There’s a lot of overlap between rebel canners and preppers, who stock up on everything from toilet paper to guns in anticipation of the coming apocalypse. A big subset of canning influencers — whether they identify as rebel canners or not — cite a distrust of the government and the conventional food system as a reason why they can. Many also express skepticism around vaccines and conventional medicine. Rebel canners are often the same people “who didn’t want to be told to wear a mask, or didn’t want to be told to get a vaccine,” Gomes said.
Home food preservation can become, for some in the canning world, an expression of radical self-sufficiency bordering on isolationism: They’re not going to rely on anyone else, be it the government, a grocery store, or a food scientist telling them what is or isn’t safe. It’s an ethos that encourages people to fill their basements with food in jars because the systems of society are not to be trusted. As Instagram user our_off_grid_life, a farmer and canner with more than 150,000 followers, puts it, “our ability to thrive in any situation is our responsibility alone!”

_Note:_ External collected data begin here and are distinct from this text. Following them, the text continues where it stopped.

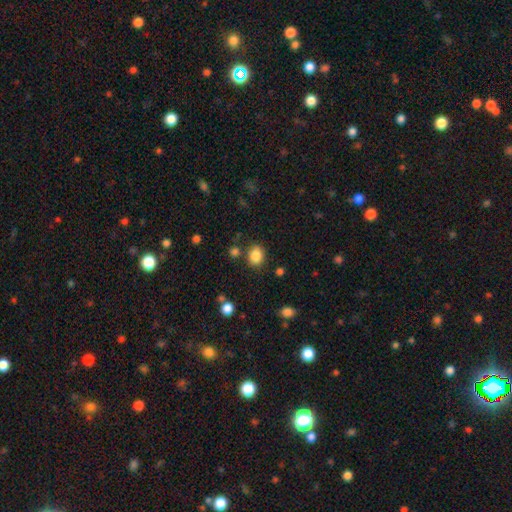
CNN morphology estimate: The model was most divided on "how rounded": round: 53%, in between: 47%, cigar-shaped: 1%. More confident: smooth or featured — smooth (85%); merging — none (80%).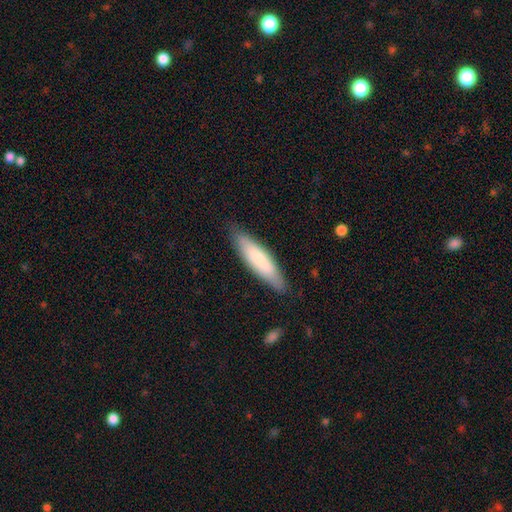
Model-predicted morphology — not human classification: Q: Smooth or featured?
A: smooth (74%); runner-up: featured or disk (21%)
Q: How rounded?
A: cigar-shaped (71%); runner-up: in between (28%)
Q: Merging?
A: none (85%); runner-up: minor disturbance (12%)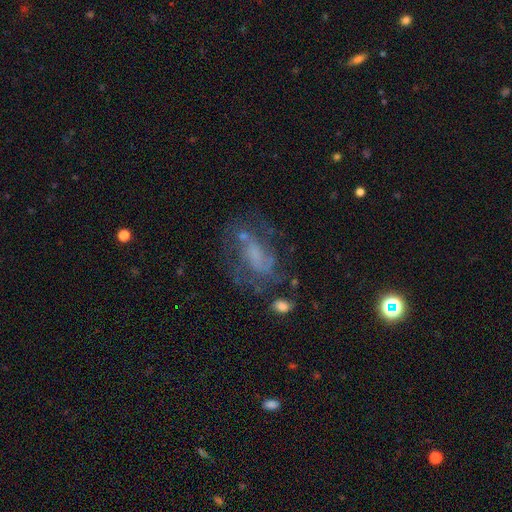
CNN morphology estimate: A featured or disk galaxy (64%) with no bar (55%), spiral arms (73%) and no central bulge (50%).

Vote fractions:
- Smooth or featured? featured or disk: 64% / smooth: 22% / star or artifact: 15%
- Edge-on disk? no: 95% / yes: 5%
- Bar? no: 55% / weak: 32% / strong: 13%
- Spiral arms? yes: 73% / no: 27%
- Bulge size? none: 50% / small: 23% / moderate: 17% / large: 8% / dominant: 2%
- Merging? none: 55% / major disturbance: 20% / minor disturbance: 20% / merger: 5%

Such attitudes trouble canners who don’t share the “rebel” ethos. “The food preservation conversation is resting more heavily on the prepper, right-wing fundamentalist crowd, which is unsettling for me,” McClellan said. “I think it’s something that should be more universal.”
Canning content on social media, however, remains far from universal. The most popular content creators are typically white women, and the kind of work they showcase requires a certain level of economic freedom. “Who has the privilege and the time and the money to spend their whole day canning by choice?” asks Sara Petersen, author of the upcoming book Momfluenced: Inside the Maddening, Picture-Perfect World of Mommy Influencer Culture.
It’s typically the same group of women who have always been celebrated for doing domestic tasks in America, even when they weren’t the ones doing most of the hard labor. A lot of today’s canning content recalls the “cult of domesticity” of the late 19th century, when “white, upper-class women were sort of ensconced in the home as the moral center” and “women of color and women from lower socioeconomic classes were the ones doing the canning and scrubbing the floors,” Petersen said.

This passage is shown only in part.